Stored data entries:
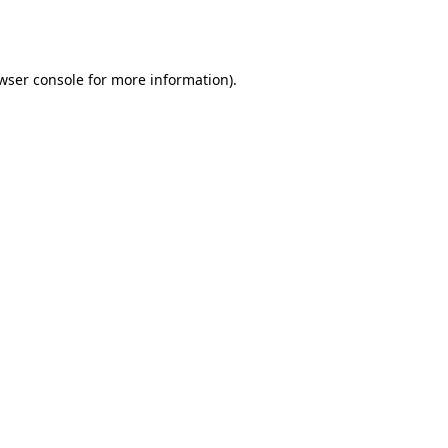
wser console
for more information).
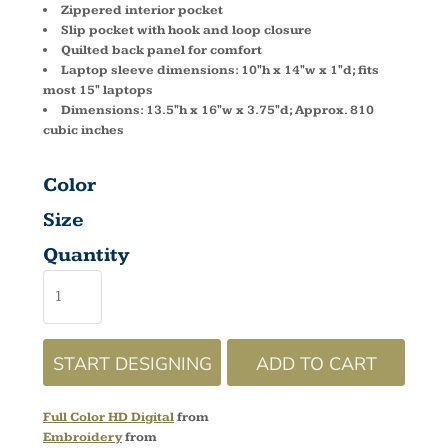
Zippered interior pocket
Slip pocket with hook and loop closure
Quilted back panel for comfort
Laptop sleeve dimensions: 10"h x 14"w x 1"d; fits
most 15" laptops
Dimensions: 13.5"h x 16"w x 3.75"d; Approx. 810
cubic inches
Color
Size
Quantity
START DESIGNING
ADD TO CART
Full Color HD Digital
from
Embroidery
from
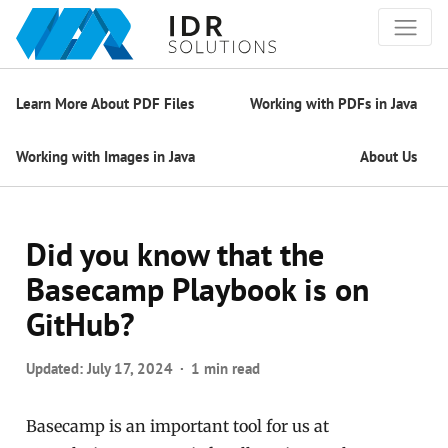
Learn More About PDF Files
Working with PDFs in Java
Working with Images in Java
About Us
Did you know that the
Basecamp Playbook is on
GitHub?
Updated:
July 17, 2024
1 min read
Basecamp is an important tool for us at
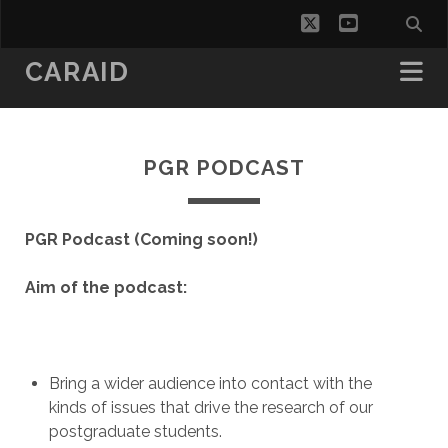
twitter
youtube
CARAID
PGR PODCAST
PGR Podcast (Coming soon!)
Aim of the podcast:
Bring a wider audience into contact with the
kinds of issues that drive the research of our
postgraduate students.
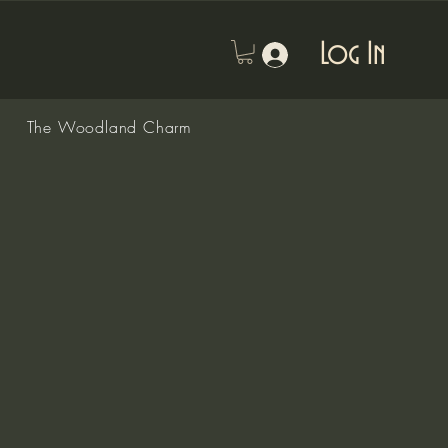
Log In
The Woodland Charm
---
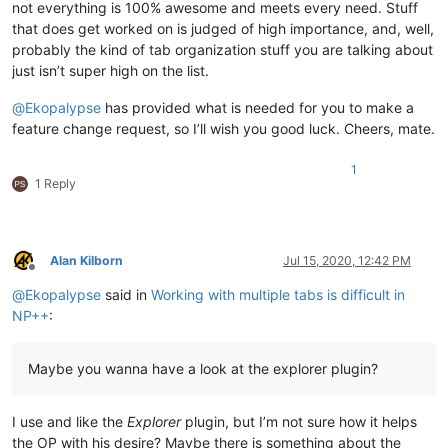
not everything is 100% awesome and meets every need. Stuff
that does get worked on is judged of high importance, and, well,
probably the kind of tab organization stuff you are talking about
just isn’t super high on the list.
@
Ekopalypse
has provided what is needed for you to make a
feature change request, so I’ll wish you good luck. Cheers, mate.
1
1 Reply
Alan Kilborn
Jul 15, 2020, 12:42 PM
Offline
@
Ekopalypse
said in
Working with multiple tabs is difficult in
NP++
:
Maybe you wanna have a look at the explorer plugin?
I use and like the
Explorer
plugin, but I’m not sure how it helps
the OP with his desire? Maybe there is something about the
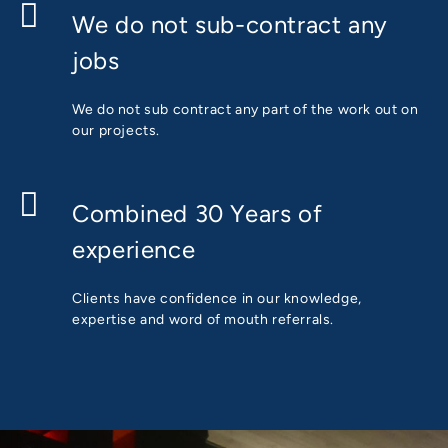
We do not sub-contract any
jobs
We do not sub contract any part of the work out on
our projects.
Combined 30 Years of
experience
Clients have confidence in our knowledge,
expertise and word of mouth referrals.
--
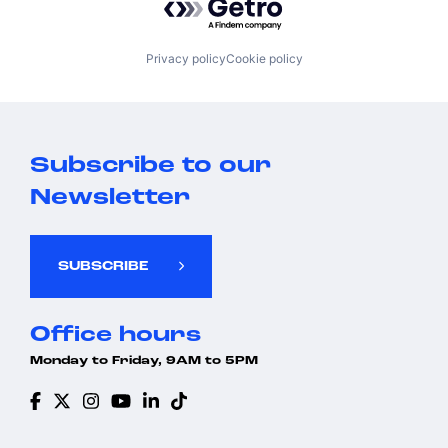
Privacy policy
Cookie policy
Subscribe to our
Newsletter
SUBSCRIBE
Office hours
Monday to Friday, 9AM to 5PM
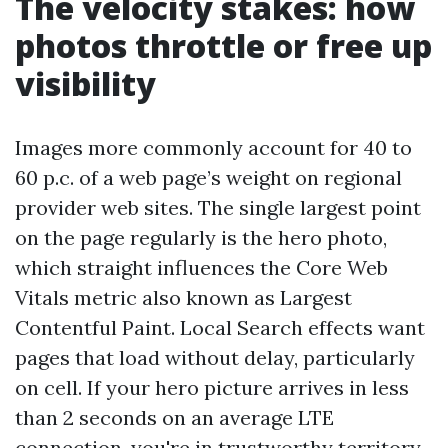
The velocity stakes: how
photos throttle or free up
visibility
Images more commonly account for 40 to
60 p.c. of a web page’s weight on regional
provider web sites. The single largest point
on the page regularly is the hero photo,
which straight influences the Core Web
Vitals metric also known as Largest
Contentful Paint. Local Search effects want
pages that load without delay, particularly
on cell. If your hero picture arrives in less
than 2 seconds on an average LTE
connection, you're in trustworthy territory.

• [Required action] Wherever the line holding "on the page" falls in the entries above, copy exactly from it through the line holding "connection, you're in trustworthy territory.", inclusive, and add nothing.

• [Written solution]
on the page regularly is the hero photo,
which straight influences the Core Web
Vitals metric also known as Largest
Contentful Paint. Local Search effects want
pages that load without delay, particularly
on cell. If your hero picture arrives in less
than 2 seconds on an average LTE
connection, you're in trustworthy territory.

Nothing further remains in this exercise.